Grand Dictionnaire universel : avare… du lat. avarus, même sens, formé directement du verbe avere, désirer avec ardeur. À ce verbe se rattache toute une famille de mots qui reconnaissent pour chef de file la racine indo-européenne av, garder, désirer, couvrir. M. Delâtre groupe autour de ce radical les mots avide, avoine (av-ena, la plante avide, qui s’empare de toute la place) ; Avignon, Av-enio, la ville à l’avoine ; Avella, ville du royaume de Naples, qui fournissait beaucoup d’avoine ; aveline, sorte de noisette qu’on tirait primitivement d’Avella, etc. Benfey, dans son Dictionnaire des racines grecques, pense qu’il faut classer dans la même série audeo ; ausus, d’où le français oser, audace, termes qui, dans l’origine, ne signifiaient que rechercher, s’efforcer d’acquérir. Pour justifier cette assimilation, Benfey, s’appuyant sur l’exemple analogue de gaudeo, gavisus, suppose une forme similaire intermédiaire avisus, avi-sus, dérivée d’audeo.

Reste une question de forme, de simple détail. — Mais c’est ici surtout que l’on peut dire avec Voltaire :

Le superflu, chose si nécessaire ;

nous voulons parler de la disposition typographique.
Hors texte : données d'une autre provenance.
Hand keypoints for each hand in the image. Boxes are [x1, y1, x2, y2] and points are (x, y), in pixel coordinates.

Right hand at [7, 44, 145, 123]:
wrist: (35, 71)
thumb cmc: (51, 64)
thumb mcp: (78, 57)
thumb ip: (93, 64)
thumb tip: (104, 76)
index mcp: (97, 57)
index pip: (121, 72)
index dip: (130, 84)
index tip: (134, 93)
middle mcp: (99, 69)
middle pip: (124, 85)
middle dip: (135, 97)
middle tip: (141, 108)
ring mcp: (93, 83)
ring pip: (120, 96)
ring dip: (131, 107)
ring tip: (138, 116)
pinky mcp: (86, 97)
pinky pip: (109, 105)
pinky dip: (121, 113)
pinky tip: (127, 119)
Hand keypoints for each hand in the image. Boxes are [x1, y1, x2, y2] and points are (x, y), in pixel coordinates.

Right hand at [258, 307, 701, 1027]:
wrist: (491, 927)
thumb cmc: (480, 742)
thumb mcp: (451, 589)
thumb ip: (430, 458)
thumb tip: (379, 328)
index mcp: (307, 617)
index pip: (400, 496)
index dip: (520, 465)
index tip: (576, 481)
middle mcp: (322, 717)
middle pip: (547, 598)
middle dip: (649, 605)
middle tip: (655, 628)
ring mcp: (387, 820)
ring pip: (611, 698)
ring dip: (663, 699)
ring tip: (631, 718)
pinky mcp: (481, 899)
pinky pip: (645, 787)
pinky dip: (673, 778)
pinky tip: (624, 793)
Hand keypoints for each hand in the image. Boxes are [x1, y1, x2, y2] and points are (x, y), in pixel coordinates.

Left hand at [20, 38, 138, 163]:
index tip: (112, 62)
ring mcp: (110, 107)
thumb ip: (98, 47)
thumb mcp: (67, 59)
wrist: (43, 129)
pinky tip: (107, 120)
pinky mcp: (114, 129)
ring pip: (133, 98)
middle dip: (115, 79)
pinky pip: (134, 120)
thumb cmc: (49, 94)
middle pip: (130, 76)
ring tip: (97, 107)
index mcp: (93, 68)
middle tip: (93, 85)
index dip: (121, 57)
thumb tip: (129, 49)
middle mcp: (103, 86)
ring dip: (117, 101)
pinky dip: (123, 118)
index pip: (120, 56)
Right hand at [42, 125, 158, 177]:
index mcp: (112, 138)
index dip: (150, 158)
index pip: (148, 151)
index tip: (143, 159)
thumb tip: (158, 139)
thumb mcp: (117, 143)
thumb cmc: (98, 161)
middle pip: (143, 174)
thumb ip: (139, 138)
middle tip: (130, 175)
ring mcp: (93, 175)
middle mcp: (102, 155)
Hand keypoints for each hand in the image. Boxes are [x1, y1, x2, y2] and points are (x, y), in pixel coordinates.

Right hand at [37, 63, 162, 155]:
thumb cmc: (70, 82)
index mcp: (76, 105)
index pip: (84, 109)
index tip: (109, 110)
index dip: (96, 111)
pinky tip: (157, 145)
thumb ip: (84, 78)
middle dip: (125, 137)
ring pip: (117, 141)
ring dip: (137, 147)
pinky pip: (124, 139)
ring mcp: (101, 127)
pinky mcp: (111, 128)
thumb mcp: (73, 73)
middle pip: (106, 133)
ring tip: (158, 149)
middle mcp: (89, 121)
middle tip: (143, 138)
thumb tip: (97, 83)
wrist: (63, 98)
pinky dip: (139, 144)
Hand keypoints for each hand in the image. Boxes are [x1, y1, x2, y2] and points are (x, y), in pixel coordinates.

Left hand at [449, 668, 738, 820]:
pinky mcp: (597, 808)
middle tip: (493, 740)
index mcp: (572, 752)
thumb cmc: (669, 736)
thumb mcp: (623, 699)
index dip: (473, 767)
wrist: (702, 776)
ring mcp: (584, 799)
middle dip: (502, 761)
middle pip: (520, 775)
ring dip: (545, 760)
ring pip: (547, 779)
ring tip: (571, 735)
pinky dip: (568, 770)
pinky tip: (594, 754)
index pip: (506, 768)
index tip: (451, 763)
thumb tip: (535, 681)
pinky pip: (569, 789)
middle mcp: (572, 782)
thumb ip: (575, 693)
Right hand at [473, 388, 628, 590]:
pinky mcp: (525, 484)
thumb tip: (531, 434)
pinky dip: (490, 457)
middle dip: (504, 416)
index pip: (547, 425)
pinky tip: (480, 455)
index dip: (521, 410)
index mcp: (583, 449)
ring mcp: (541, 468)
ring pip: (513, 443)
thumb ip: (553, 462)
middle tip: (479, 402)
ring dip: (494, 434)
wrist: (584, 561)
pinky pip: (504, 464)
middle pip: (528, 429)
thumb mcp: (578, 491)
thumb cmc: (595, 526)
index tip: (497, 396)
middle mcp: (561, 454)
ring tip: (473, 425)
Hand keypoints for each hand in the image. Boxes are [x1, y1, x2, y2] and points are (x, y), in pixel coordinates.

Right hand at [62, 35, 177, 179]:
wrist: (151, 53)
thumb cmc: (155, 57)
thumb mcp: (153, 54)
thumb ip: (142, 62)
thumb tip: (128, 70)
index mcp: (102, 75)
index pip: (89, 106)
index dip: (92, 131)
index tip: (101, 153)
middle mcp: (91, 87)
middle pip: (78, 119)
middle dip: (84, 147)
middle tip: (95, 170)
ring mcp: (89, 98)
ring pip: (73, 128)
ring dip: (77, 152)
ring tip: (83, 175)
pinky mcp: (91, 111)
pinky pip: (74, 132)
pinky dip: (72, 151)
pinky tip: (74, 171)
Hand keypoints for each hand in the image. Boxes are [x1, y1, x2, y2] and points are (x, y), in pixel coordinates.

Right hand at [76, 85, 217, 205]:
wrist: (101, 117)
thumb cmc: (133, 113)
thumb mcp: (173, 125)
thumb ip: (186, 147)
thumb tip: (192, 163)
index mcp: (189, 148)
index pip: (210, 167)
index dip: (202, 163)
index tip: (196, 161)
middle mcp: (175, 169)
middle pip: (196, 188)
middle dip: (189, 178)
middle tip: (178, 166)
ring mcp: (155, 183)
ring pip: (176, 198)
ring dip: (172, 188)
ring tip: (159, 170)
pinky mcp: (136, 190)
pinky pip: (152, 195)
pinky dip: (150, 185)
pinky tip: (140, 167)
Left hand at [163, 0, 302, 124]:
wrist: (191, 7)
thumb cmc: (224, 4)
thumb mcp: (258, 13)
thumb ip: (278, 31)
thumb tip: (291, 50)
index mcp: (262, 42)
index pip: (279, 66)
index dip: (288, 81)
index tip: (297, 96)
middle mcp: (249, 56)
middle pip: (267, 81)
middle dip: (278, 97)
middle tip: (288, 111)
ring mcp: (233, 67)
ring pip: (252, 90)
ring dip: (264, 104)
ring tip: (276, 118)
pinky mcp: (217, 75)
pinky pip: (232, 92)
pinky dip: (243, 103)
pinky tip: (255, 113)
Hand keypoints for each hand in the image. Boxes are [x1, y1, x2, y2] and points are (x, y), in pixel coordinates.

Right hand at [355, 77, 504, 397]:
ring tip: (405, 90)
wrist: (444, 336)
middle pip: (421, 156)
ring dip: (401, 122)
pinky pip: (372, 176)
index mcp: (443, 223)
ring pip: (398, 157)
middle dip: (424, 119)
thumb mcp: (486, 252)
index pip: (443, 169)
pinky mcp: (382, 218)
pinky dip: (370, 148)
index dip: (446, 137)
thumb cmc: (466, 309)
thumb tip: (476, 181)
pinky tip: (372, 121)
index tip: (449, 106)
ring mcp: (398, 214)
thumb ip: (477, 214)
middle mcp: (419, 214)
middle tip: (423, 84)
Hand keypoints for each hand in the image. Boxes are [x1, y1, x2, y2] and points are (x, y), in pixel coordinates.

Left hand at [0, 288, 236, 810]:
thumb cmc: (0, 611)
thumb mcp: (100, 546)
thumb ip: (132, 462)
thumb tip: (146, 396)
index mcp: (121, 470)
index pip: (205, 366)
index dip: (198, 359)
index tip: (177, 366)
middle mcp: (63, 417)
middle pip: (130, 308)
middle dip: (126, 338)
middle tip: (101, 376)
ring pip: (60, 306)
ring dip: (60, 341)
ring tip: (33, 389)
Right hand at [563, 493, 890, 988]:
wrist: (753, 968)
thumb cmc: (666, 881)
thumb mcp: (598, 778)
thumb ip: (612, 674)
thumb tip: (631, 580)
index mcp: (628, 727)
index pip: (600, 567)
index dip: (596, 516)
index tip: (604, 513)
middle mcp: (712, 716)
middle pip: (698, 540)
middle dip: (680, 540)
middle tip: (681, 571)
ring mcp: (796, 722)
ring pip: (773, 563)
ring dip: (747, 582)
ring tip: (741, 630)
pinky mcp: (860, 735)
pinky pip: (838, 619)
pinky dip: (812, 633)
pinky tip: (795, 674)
Nous en sommes encore à nous demander comment un homme tel que M. Littré, et comment surtout une maison aussi habile que celle dont le nom figure au bas du titre, ont pu condamner le lecteur à un tel imbroglio et négliger à ce point un accessoire si essentiel dans un livre de recherches : presque point d’alinéas ; certains paragraphes ont jusqu’à deux, trois, quatre et même cinq cents lignes ; les exemples n’ont rien qui les distingue du texte de la définition ; les vers revêtent la forme et le caractère de la prose. N’est-ce pas ici le cas de s’écrier avec Chicaneau :

Si j’en connais pas un, je veux être étranglé !

Les remarques critiques que nous venons de faire ne nous empêchent nullement de reconnaître dans l’œuvre de M. Littré un incontestable mérite. Il serait tout aussi injuste de la confondre avec les insignifiantes productions que l’on publie depuis vingt ans, que de confondre le Tibre avec le Simoïs. Mais, nous le répétons en terminant, c’est un ouvrage qui convient aux lettrés, à nos bibliothèques publiques, et non à cette classe innombrable de lecteurs qui a plus d’esprit que Voltaire, et qui s’appelle tout le monde.

Parlerons-nous maintenant de cette foule de dictionnaires qui, depuis vingt ans, se sont échappés de nos grandes boutiques de librairie, pour s’abattre comme des nuées de sauterelles dans nos bibliothèques et dans nos écoles : Wailly, Chapsal, Napoléon Landais, Bescherelle, La Châtre, Poitevin, etc., etc. ? Sauf ce dernier, où l’on rencontre des phrases empruntées aux écrivains de notre époque, on les dirait tous sortis du même moule. Ce sont de pures spéculations de librairie, où la langue et la littérature n’ont absolument rien à voir. Mais,

Comme de son prochain il ne faut point médire,
On y trouve du bon, du mauvais et du pire.